» Records for processing:
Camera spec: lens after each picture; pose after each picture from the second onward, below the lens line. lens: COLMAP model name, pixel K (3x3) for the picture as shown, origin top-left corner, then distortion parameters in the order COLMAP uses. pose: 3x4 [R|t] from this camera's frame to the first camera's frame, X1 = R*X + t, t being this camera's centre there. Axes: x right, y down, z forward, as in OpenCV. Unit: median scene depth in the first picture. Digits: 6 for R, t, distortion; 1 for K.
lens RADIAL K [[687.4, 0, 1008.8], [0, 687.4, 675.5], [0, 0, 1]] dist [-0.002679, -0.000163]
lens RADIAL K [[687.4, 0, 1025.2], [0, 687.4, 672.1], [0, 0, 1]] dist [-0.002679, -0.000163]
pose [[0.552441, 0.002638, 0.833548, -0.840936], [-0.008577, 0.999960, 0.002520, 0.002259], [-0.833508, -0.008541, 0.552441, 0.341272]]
---
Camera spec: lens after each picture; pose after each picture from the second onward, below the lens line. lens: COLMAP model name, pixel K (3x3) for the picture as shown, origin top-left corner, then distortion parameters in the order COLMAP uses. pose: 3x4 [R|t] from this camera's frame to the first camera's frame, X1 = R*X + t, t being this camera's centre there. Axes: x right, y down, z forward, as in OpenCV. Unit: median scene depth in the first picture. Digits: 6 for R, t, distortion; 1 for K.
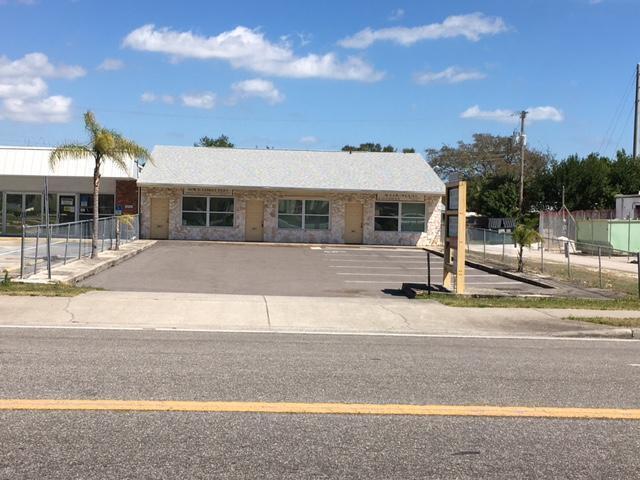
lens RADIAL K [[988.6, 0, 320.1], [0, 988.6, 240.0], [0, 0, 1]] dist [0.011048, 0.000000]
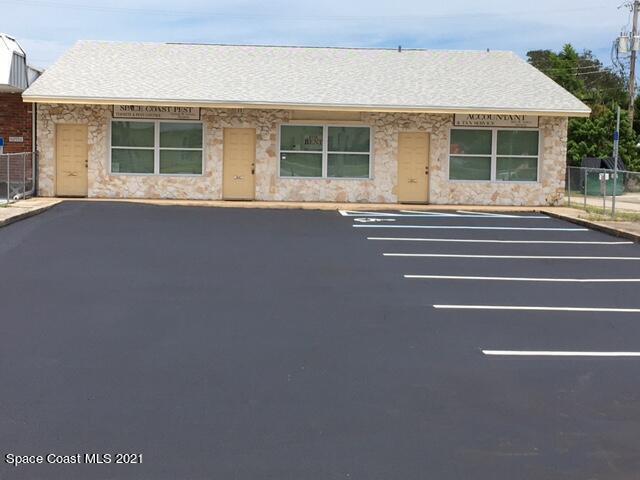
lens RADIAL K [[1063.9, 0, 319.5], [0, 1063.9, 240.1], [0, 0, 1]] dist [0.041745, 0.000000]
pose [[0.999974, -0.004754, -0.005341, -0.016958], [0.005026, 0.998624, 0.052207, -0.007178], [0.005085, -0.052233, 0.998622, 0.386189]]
==
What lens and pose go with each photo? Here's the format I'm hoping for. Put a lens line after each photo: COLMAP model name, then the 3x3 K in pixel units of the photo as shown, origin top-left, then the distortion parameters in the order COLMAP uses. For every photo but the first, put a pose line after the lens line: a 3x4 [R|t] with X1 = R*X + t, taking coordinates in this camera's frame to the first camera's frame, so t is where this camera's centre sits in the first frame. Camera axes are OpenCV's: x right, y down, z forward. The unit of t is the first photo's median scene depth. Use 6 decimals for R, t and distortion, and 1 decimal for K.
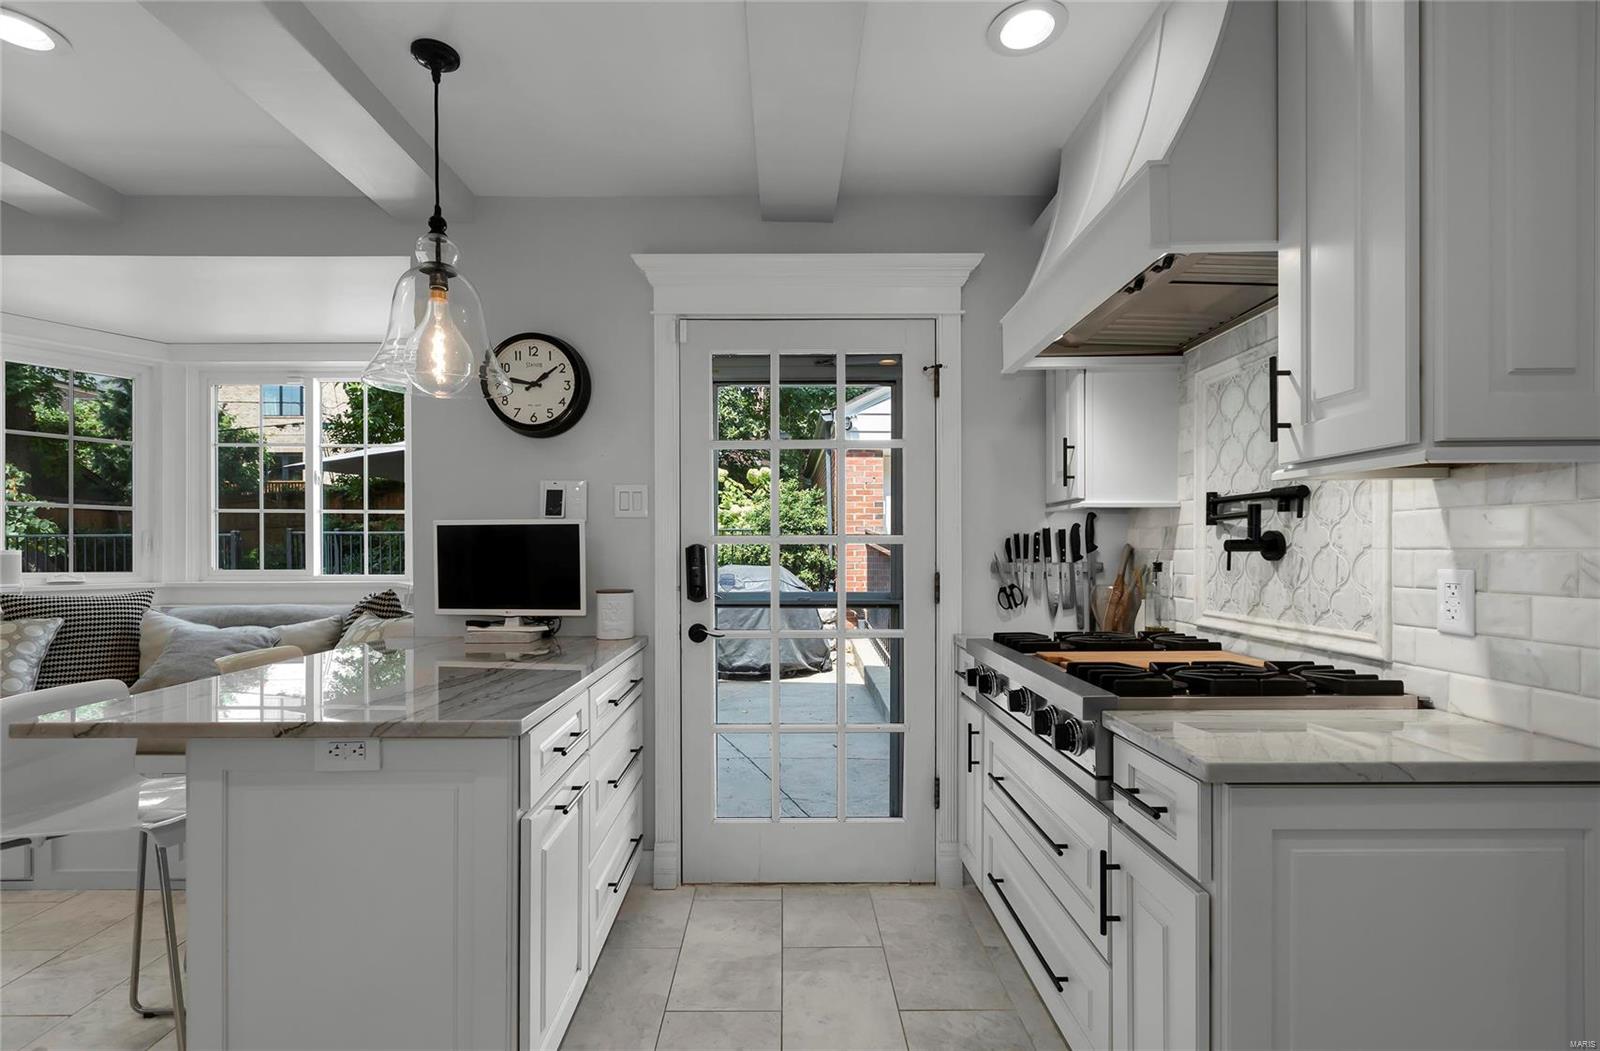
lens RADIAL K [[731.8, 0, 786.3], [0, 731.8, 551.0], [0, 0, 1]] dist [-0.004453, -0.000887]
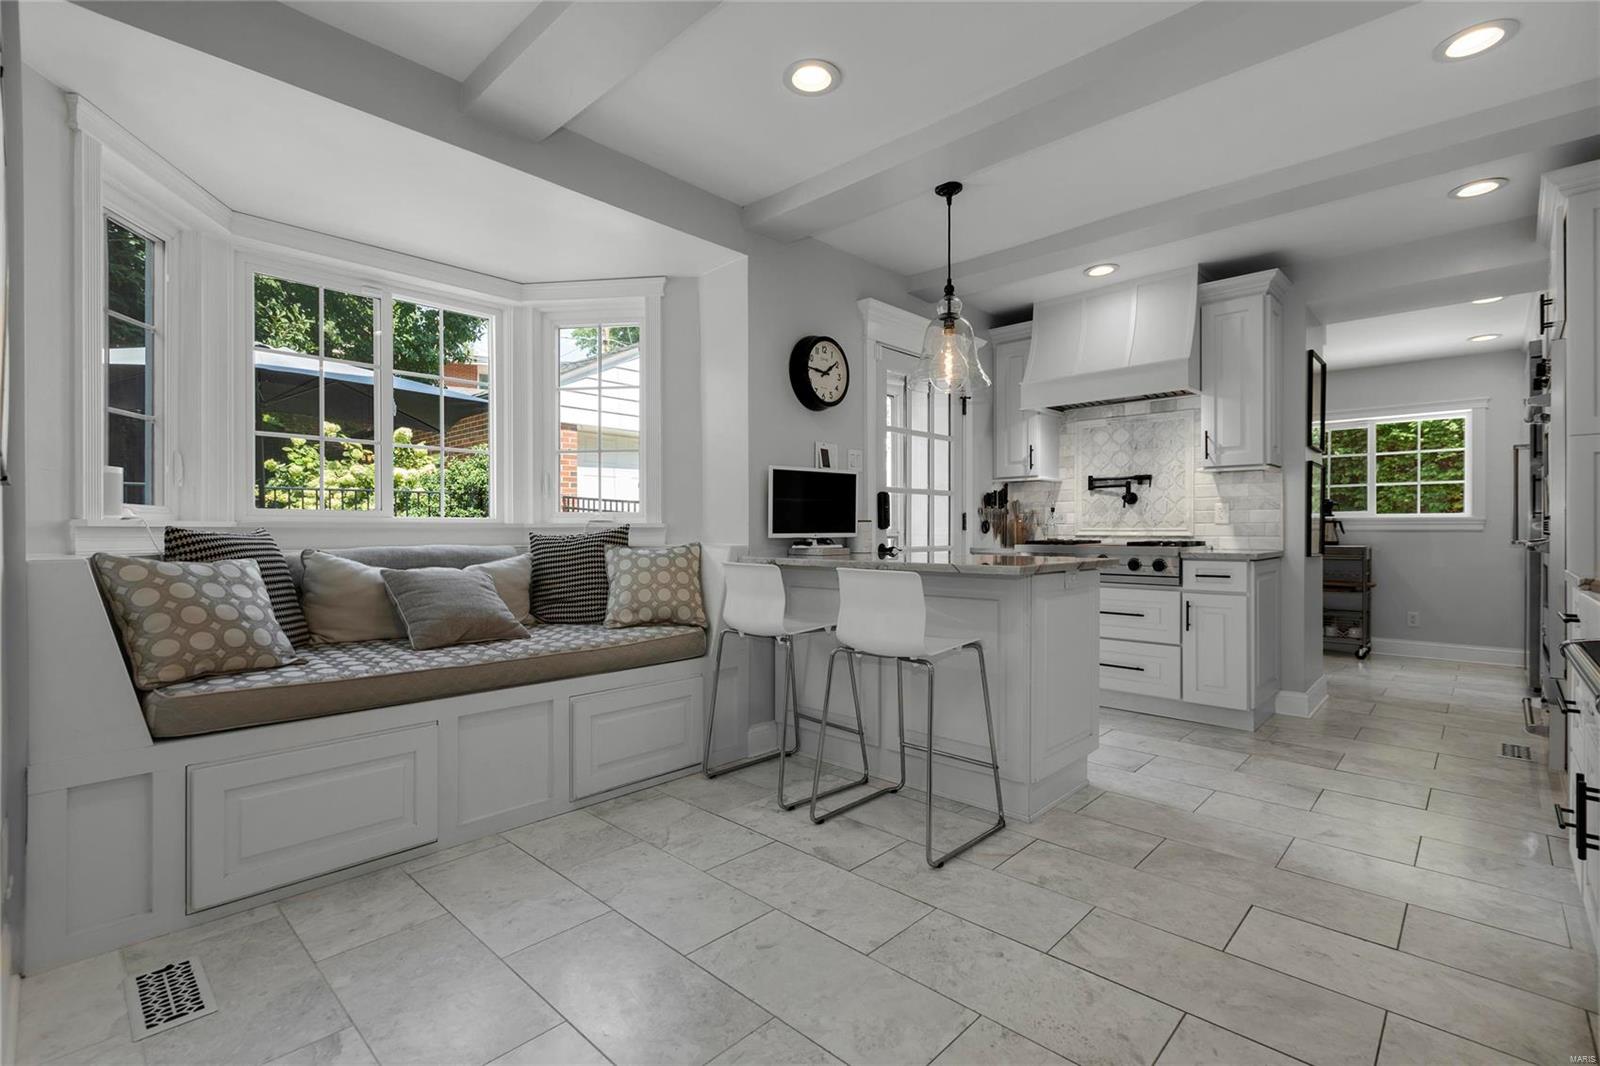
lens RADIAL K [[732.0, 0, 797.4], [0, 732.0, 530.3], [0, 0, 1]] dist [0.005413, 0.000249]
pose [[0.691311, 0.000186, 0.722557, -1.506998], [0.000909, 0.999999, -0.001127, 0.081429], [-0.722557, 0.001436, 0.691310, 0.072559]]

» Your objective:
Repeat the records word for word, starting at the line with "What lens and" and ending with the line with "0.001436, 0.691310, 0.072559]]", both of those lines included. Don't put the pictures in your answer.

» Your solution:
What lens and pose go with each photo? Here's the format I'm hoping for. Put a lens line after each photo: COLMAP model name, then the 3x3 K in pixel units of the photo as shown, origin top-left, then the distortion parameters in the order COLMAP uses. For every photo but the first, put a pose line after the lens line: a 3x4 [R|t] with X1 = R*X + t, taking coordinates in this camera's frame to the first camera's frame, so t is where this camera's centre sits in the first frame. Camera axes are OpenCV's: x right, y down, z forward. The unit of t is the first photo's median scene depth. Use 6 decimals for R, t and distortion, and 1 decimal for K.
lens RADIAL K [[731.8, 0, 786.3], [0, 731.8, 551.0], [0, 0, 1]] dist [-0.004453, -0.000887]
lens RADIAL K [[732.0, 0, 797.4], [0, 732.0, 530.3], [0, 0, 1]] dist [0.005413, 0.000249]
pose [[0.691311, 0.000186, 0.722557, -1.506998], [0.000909, 0.999999, -0.001127, 0.081429], [-0.722557, 0.001436, 0.691310, 0.072559]]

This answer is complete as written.